Freeport Council might hand over paper alleys to adjoining property owners, giving them ownership of the small strips of land, rather than the borough.

Borough officials came to the conclusion after a decaying brick wall along Mill Street was brought to their attention last month.

They're still unsure as to who's responsible for fixing the wall, which runs along one of Freeport's many paper alleys — alleys that were mapped out decades ago, but were never used or whose use has since been abandoned.

It's not that the borough is trying to do landowners any favors.

The impetus for the new ordinance is a desire to release the borough of any liability for the alleys.

Last month, council discussed fixing a portion of the 12-foot-long wall of which a portion was thought to sit on borough property.

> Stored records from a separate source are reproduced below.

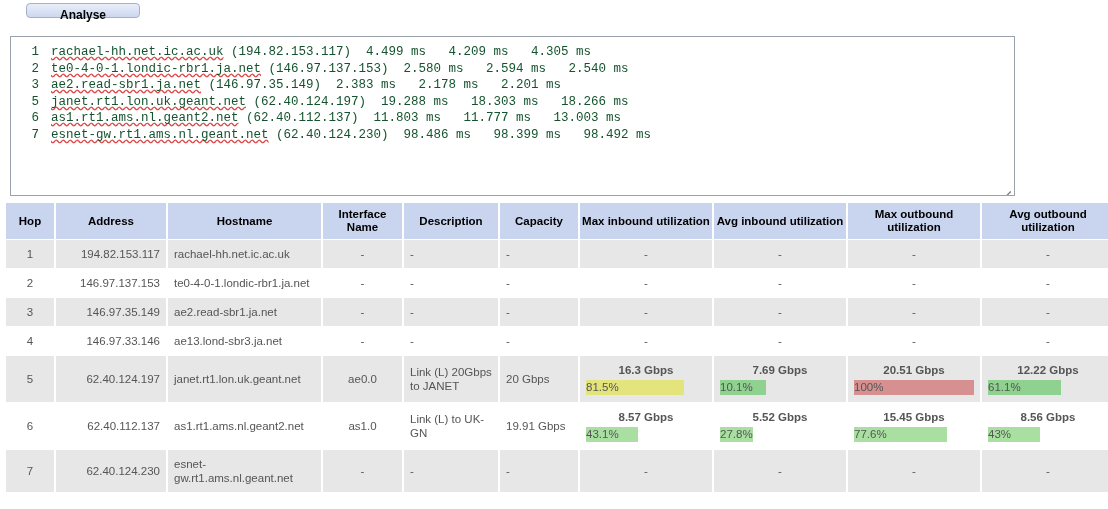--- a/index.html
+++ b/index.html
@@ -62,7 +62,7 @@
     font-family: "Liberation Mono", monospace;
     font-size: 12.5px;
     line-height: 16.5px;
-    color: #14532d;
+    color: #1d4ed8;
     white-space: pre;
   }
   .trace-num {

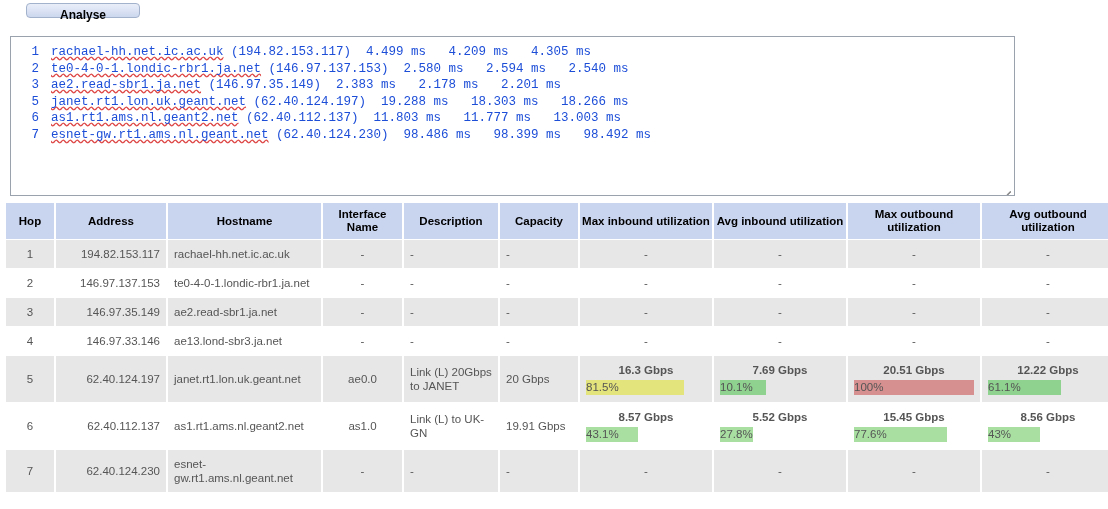--- a/index.html
+++ b/index.html
@@ -193,7 +193,6 @@
         <div class="trace-line"><span class="trace-num">1</span><span class="spell">rachael-hh.net.ic.ac.uk</span><span> (194.82.153.117)</span><span>  4.499 ms   4.209 ms   4.305 ms</span></div>
         <div class="trace-line"><span class="trace-num">2</span><span class="spell">te0-4-0-1.londic-rbr1.ja.net</span><span> (146.97.137.153)</span><span>  2.580 ms   2.594 ms   2.540 ms</span></div>
         <div class="trace-line"><span class="trace-num">3</span><span class="spell">ae2.read-sbr1.ja.net</span><span> (146.97.35.149)</span><span>  2.383 ms   2.178 ms   2.201 ms</span></div>
-        <div class="trace-line"><span class="trace-num">5</span><span class="spell">janet.rt1.lon.uk.geant.net</span><span> (62.40.124.197)</span><span>  19.288 ms   18.303 ms   18.266 ms</span></div>
         <div class="trace-line"><span class="trace-num">6</span><span class="spell">as1.rt1.ams.nl.geant2.net</span><span> (62.40.112.137)</span><span>  11.803 ms   11.777 ms   13.003 ms</span></div>
         <div class="trace-line"><span class="trace-num">7</span><span class="spell">esnet-gw.rt1.ams.nl.geant.net</span><span> (62.40.124.230)</span><span>  98.486 ms   98.399 ms   98.492 ms</span></div>
       </div>

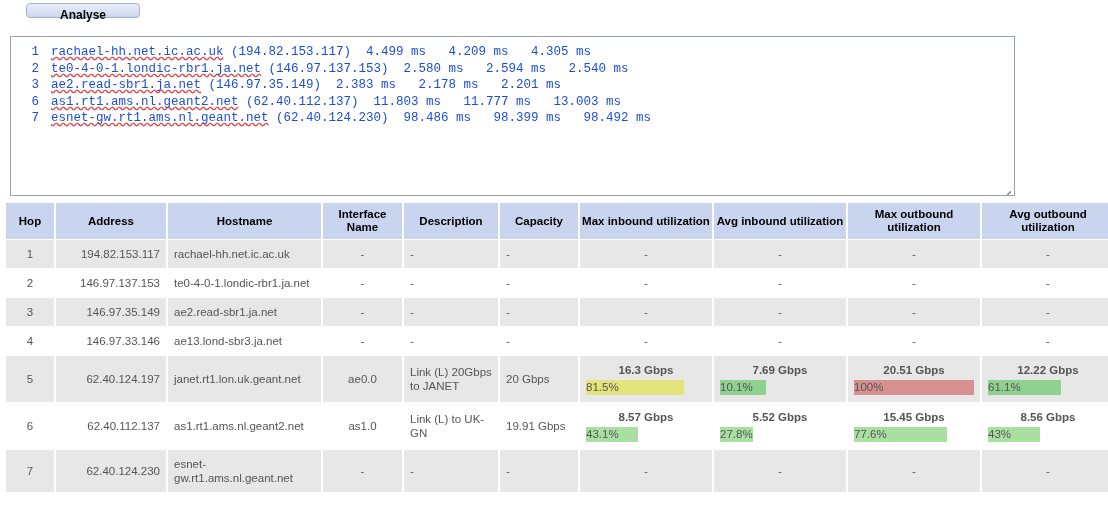--- a/index.html
+++ b/index.html
@@ -134,7 +134,7 @@
   tr.even td { background: #ffffff; }
 
   td.c-hop       { text-align: center; }
-  td.c-addr      { text-align: right; }
+  td.c-addr      { text-align: left; }
   td.c-host      { text-align: left; padding-left: 10px; }
   td.c-iface     { text-align: center; }
   td.c-desc      { text-align: left; padding-left: 8px; }

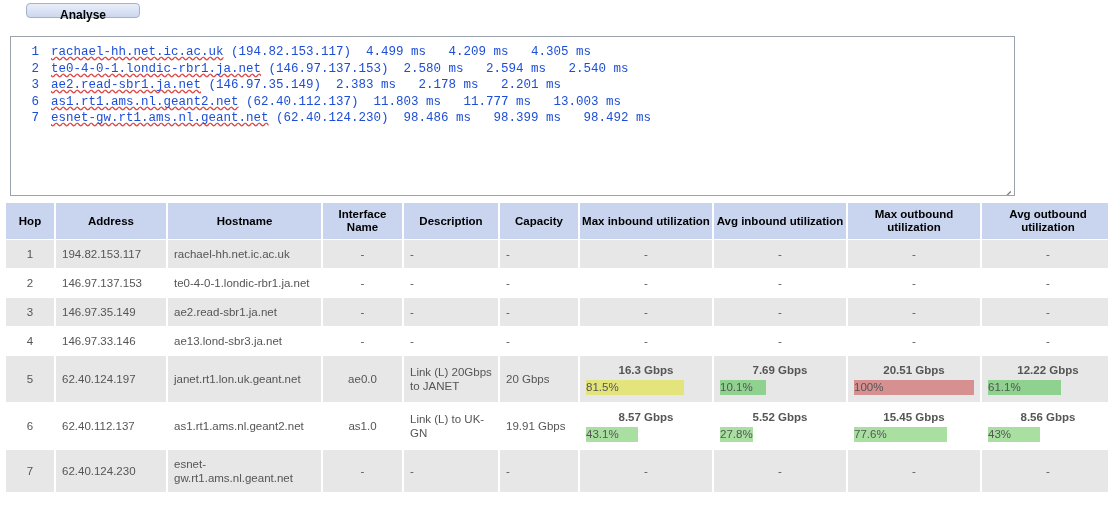--- a/index.html
+++ b/index.html
@@ -172,10 +172,11 @@
   .bar-label {
     position: relative;
     display: block;
-    text-align: left;
+    text-align: center;
     font-size: 11.5px;
     color: #555555;
     line-height: 15px;
+    font-style: italic;
   }
   .dash { color: #777777; }
 </style>

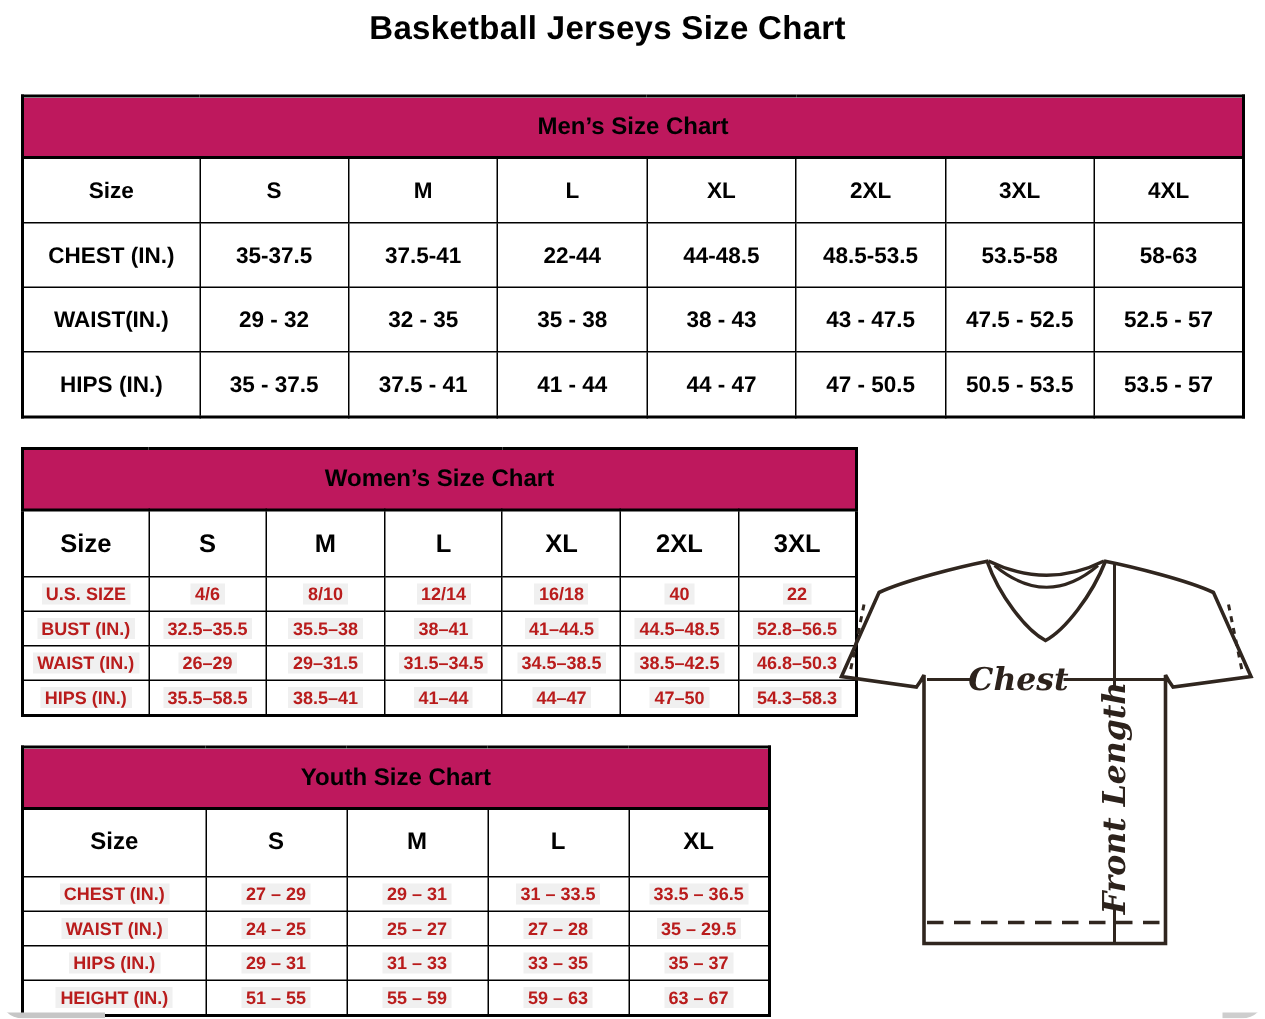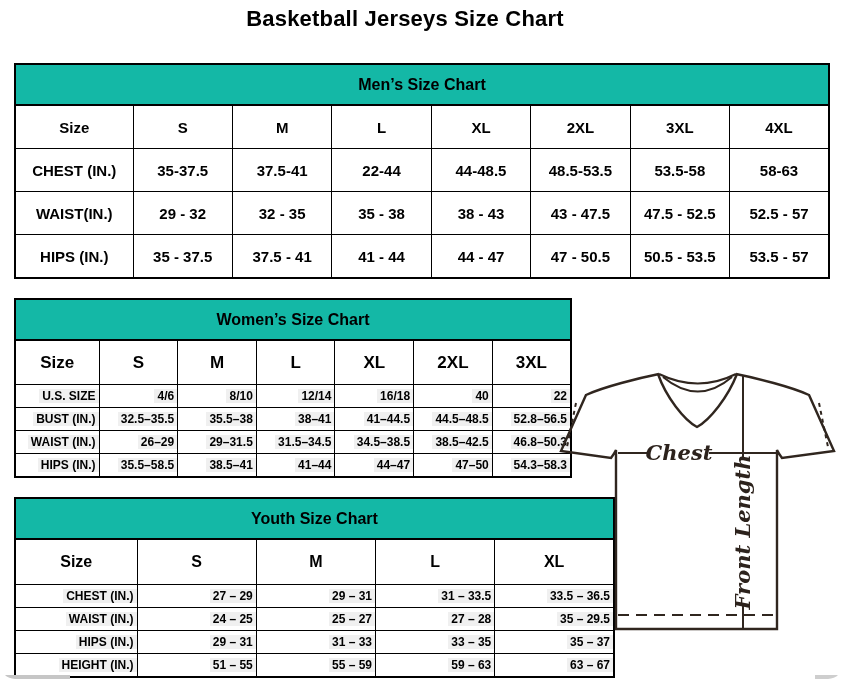--- a/index.html
+++ b/index.html
@@ -20,7 +20,7 @@
     overflow:hidden; white-space:nowrap;
   }
   tr.section-title td {
-    background:#14b8a6; font-weight:bold; font-size:16px; height:39px;
+    background:#be185d; font-weight:bold; font-size:16px; height:39px;
     border:2px solid #000;
   }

It was estimated to cost about $600 to repair.

However, council still is unsure if part of the wall is on borough property and doesn't want to be responsible if the whole thing comes down.

"My concern is that it will add liability to the borough," Solicitor Gerald DeAngelis said.

To avoid liability, council is considering following in the footsteps of Apollo, which relinquished liability for some of its paper alleys.

Now borough officials are thinking about doing the same and divvying up paper alleys between individual homeowners.

NiSource pipeline

The old Buckeye pipeline running through part of Freeport will be replaced with a new high-pressure gas line, but shouldn't affect residents.

NiSource Gas Transmission & Storage is replacing the old Buckeye line, that was once used to ship diesel fuel, with a new 20-inch high-pressure natural gas line.

Over the last couple of months, residents from the Buffalo Trails neighborhood in nearby Buffalo Township raised concerns after learning that the pipeline might run directly under or near their houses.

However, the portion of the pipeline that runs through Freeport lies under the Trilogy Golf Development property, which includes the Phoenix at Buffalo Valley Golf Course.

Council President Don Rehner met with NiSource officials to ensure that residents won't be affected by the new pipeline.

Borough officials are still waiting on a map to indicate exactly where the new pipeline will be laid, but are sure it will still run under the Trilogy Golf property.

Freeport Terminals

Council hopes to find middle ground with Freeport Terminals, Inc.

Borough officials plan to meet with company officials Wednesday to address long-running concerns they've had about truck routes and other issues.

A priority for council is reimbursement to the borough from the company for road damage and upkeep.

Currently, Freeport Terminals pays the borough $2,500 per year, which has remained the same since 1983. Council says the current reimbursement doesn't even account for inflation.

"We need to up the ante from $2,500," Mayor James Swartz said.

Borough officials also want to address what will happen to truck routes when reconstruction of the Freeport Bridge is finished, as well as the muddy areas near the terminals.

"I'm glad we're finally getting a meeting," Council President Don Rehner said.